DATA RECORDS Block Start

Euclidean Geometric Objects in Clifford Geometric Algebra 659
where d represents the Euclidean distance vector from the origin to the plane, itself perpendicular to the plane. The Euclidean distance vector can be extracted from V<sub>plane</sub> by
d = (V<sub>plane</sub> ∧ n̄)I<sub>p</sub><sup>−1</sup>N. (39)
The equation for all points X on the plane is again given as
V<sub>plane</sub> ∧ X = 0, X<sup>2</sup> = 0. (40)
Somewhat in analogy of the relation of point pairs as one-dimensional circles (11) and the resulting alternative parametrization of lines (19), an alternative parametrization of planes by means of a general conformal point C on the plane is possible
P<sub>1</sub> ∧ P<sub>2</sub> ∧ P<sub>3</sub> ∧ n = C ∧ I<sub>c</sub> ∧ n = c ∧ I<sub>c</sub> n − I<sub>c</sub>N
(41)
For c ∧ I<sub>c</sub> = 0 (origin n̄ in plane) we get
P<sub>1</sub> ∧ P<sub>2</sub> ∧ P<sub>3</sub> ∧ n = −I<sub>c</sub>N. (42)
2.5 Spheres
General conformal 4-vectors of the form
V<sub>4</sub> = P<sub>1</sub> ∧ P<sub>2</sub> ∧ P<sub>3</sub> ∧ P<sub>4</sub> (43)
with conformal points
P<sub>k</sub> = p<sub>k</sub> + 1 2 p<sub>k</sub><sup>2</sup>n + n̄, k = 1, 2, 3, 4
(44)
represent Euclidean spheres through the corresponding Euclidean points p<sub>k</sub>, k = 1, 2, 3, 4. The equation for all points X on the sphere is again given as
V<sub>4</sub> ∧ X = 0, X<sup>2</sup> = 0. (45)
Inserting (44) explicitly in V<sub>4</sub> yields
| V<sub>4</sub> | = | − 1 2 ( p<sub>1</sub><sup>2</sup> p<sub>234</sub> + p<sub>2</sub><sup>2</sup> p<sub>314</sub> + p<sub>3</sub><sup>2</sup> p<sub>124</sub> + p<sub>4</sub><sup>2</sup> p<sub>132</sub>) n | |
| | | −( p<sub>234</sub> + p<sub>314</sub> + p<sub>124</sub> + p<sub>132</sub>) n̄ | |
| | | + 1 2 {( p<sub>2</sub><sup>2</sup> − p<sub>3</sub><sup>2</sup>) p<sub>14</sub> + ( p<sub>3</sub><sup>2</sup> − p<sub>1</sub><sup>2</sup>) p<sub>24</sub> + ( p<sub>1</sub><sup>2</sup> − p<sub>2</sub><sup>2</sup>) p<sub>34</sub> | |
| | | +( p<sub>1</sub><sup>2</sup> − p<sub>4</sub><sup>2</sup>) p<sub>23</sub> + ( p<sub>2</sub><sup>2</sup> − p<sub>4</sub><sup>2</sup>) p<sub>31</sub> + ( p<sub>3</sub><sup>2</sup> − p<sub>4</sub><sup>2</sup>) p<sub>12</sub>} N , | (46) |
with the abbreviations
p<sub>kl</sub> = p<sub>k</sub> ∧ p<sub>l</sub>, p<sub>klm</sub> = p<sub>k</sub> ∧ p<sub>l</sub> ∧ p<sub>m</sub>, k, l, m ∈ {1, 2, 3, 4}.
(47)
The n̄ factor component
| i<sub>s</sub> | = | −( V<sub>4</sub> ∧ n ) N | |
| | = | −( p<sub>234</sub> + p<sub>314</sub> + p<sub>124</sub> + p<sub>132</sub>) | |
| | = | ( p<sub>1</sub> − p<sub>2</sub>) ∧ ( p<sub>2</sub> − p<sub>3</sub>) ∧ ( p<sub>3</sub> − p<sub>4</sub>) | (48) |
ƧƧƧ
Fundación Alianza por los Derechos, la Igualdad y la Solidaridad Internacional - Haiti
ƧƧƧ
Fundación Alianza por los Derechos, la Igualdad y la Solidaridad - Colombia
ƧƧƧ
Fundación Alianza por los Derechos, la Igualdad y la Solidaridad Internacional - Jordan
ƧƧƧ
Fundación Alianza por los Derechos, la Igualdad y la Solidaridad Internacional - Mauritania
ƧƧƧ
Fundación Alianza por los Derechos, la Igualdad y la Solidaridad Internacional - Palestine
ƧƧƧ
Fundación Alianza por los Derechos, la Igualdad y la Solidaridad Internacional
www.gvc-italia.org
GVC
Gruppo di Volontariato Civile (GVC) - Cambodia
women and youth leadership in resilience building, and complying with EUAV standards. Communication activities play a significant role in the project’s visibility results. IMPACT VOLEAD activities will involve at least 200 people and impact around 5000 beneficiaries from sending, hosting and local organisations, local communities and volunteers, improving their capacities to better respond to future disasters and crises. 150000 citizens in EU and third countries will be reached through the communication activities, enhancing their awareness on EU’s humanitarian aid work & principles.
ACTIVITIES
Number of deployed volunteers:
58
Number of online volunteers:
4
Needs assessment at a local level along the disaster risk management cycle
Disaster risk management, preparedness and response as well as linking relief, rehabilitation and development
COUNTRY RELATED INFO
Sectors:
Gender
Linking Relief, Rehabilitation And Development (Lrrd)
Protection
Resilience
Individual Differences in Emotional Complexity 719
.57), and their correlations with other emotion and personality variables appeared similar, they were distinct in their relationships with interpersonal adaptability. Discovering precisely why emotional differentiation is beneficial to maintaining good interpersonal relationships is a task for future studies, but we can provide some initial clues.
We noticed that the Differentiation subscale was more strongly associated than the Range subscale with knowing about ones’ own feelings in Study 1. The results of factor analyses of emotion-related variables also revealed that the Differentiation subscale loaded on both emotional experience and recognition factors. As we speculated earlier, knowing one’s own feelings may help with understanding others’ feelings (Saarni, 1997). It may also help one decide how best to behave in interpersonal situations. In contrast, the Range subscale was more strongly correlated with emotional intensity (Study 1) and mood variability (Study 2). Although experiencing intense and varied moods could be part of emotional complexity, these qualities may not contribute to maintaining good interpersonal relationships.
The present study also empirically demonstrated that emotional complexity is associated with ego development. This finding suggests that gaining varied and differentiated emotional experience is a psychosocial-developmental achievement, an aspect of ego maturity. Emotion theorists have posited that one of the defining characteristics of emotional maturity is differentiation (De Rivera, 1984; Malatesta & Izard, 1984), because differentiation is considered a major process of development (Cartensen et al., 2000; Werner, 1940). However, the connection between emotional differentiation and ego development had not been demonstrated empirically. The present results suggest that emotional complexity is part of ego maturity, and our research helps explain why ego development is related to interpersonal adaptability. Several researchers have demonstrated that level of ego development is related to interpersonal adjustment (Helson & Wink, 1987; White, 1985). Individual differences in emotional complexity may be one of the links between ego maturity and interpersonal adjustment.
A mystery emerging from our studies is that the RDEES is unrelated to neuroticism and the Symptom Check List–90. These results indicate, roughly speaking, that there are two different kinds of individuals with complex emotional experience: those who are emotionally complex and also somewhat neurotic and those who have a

DATA RECORDS Block End

#### [INSTRUCTIONS FOR THE TASK]
Once you have read the records, repeat them all exactly.

#### [ANSWER FOR THIS EXERCISE]
Euclidean Geometric Objects in Clifford Geometric Algebra 659
where d represents the Euclidean distance vector from the origin to the plane, itself perpendicular to the plane. The Euclidean distance vector can be extracted from V<sub>plane</sub> by
d = (V<sub>plane</sub> ∧ n̄)I<sub>p</sub><sup>−1</sup>N. (39)
The equation for all points X on the plane is again given as
V<sub>plane</sub> ∧ X = 0, X<sup>2</sup> = 0. (40)
Somewhat in analogy of the relation of point pairs as one-dimensional circles (11) and the resulting alternative parametrization of lines (19), an alternative parametrization of planes by means of a general conformal point C on the plane is possible
P<sub>1</sub> ∧ P<sub>2</sub> ∧ P<sub>3</sub> ∧ n = C ∧ I<sub>c</sub> ∧ n = c ∧ I<sub>c</sub> n − I<sub>c</sub>N
(41)
For c ∧ I<sub>c</sub> = 0 (origin n̄ in plane) we get
P<sub>1</sub> ∧ P<sub>2</sub> ∧ P<sub>3</sub> ∧ n = −I<sub>c</sub>N. (42)
2.5 Spheres
General conformal 4-vectors of the form
V<sub>4</sub> = P<sub>1</sub> ∧ P<sub>2</sub> ∧ P<sub>3</sub> ∧ P<sub>4</sub> (43)
with conformal points
P<sub>k</sub> = p<sub>k</sub> + 1 2 p<sub>k</sub><sup>2</sup>n + n̄, k = 1, 2, 3, 4
(44)
represent Euclidean spheres through the corresponding Euclidean points p<sub>k</sub>, k = 1, 2, 3, 4. The equation for all points X on the sphere is again given as
V<sub>4</sub> ∧ X = 0, X<sup>2</sup> = 0. (45)
Inserting (44) explicitly in V<sub>4</sub> yields
| V<sub>4</sub> | = | − 1 2 ( p<sub>1</sub><sup>2</sup> p<sub>234</sub> + p<sub>2</sub><sup>2</sup> p<sub>314</sub> + p<sub>3</sub><sup>2</sup> p<sub>124</sub> + p<sub>4</sub><sup>2</sup> p<sub>132</sub>) n | |
| | | −( p<sub>234</sub> + p<sub>314</sub> + p<sub>124</sub> + p<sub>132</sub>) n̄ | |
| | | + 1 2 {( p<sub>2</sub><sup>2</sup> − p<sub>3</sub><sup>2</sup>) p<sub>14</sub> + ( p<sub>3</sub><sup>2</sup> − p<sub>1</sub><sup>2</sup>) p<sub>24</sub> + ( p<sub>1</sub><sup>2</sup> − p<sub>2</sub><sup>2</sup>) p<sub>34</sub> | |
| | | +( p<sub>1</sub><sup>2</sup> − p<sub>4</sub><sup>2</sup>) p<sub>23</sub> + ( p<sub>2</sub><sup>2</sup> − p<sub>4</sub><sup>2</sup>) p<sub>31</sub> + ( p<sub>3</sub><sup>2</sup> − p<sub>4</sub><sup>2</sup>) p<sub>12</sub>} N , | (46) |
with the abbreviations
p<sub>kl</sub> = p<sub>k</sub> ∧ p<sub>l</sub>, p<sub>klm</sub> = p<sub>k</sub> ∧ p<sub>l</sub> ∧ p<sub>m</sub>, k, l, m ∈ {1, 2, 3, 4}.
(47)
The n̄ factor component
| i<sub>s</sub> | = | −( V<sub>4</sub> ∧ n ) N | |
| | = | −( p<sub>234</sub> + p<sub>314</sub> + p<sub>124</sub> + p<sub>132</sub>) | |
| | = | ( p<sub>1</sub> − p<sub>2</sub>) ∧ ( p<sub>2</sub> − p<sub>3</sub>) ∧ ( p<sub>3</sub> − p<sub>4</sub>) | (48) |
ƧƧƧ
Fundación Alianza por los Derechos, la Igualdad y la Solidaridad Internacional - Haiti
ƧƧƧ
Fundación Alianza por los Derechos, la Igualdad y la Solidaridad - Colombia
ƧƧƧ
Fundación Alianza por los Derechos, la Igualdad y la Solidaridad Internacional - Jordan
ƧƧƧ
Fundación Alianza por los Derechos, la Igualdad y la Solidaridad Internacional - Mauritania
ƧƧƧ
Fundación Alianza por los Derechos, la Igualdad y la Solidaridad Internacional - Palestine
ƧƧƧ
Fundación Alianza por los Derechos, la Igualdad y la Solidaridad Internacional
www.gvc-italia.org
GVC
Gruppo di Volontariato Civile (GVC) - Cambodia
women and youth leadership in resilience building, and complying with EUAV standards. Communication activities play a significant role in the project’s visibility results. IMPACT VOLEAD activities will involve at least 200 people and impact around 5000 beneficiaries from sending, hosting and local organisations, local communities and volunteers, improving their capacities to better respond to future disasters and crises. 150000 citizens in EU and third countries will be reached through the communication activities, enhancing their awareness on EU’s humanitarian aid work & principles.
ACTIVITIES
Number of deployed volunteers:
58
Number of online volunteers:
4
Needs assessment at a local level along the disaster risk management cycle
Disaster risk management, preparedness and response as well as linking relief, rehabilitation and development
COUNTRY RELATED INFO
Sectors:
Gender
Linking Relief, Rehabilitation And Development (Lrrd)
Protection
Resilience
Individual Differences in Emotional Complexity 719
.57), and their correlations with other emotion and personality variables appeared similar, they were distinct in their relationships with interpersonal adaptability. Discovering precisely why emotional differentiation is beneficial to maintaining good interpersonal relationships is a task for future studies, but we can provide some initial clues.
We noticed that the Differentiation subscale was more strongly associated than the Range subscale with knowing about ones’ own feelings in Study 1. The results of factor analyses of emotion-related variables also revealed that the Differentiation subscale loaded on both emotional experience and recognition factors. As we speculated earlier, knowing one’s own feelings may help with understanding others’ feelings (Saarni, 1997). It may also help one decide how best to behave in interpersonal situations. In contrast, the Range subscale was more strongly correlated with emotional intensity (Study 1) and mood variability (Study 2). Although experiencing intense and varied moods could be part of emotional complexity, these qualities may not contribute to maintaining good interpersonal relationships.
The present study also empirically demonstrated that emotional complexity is associated with ego development. This finding suggests that gaining varied and differentiated emotional experience is a psychosocial-developmental achievement, an aspect of ego maturity. Emotion theorists have posited that one of the defining characteristics of emotional maturity is differentiation (De Rivera, 1984; Malatesta & Izard, 1984), because differentiation is considered a major process of development (Cartensen et al., 2000; Werner, 1940). However, the connection between emotional differentiation and ego development had not been demonstrated empirically. The present results suggest that emotional complexity is part of ego maturity, and our research helps explain why ego development is related to interpersonal adaptability. Several researchers have demonstrated that level of ego development is related to interpersonal adjustment (Helson & Wink, 1987; White, 1985). Individual differences in emotional complexity may be one of the links between ego maturity and interpersonal adjustment.
A mystery emerging from our studies is that the RDEES is unrelated to neuroticism and the Symptom Check List–90. These results indicate, roughly speaking, that there are two different kinds of individuals with complex emotional experience: those who are emotionally complex and also somewhat neurotic and those who have a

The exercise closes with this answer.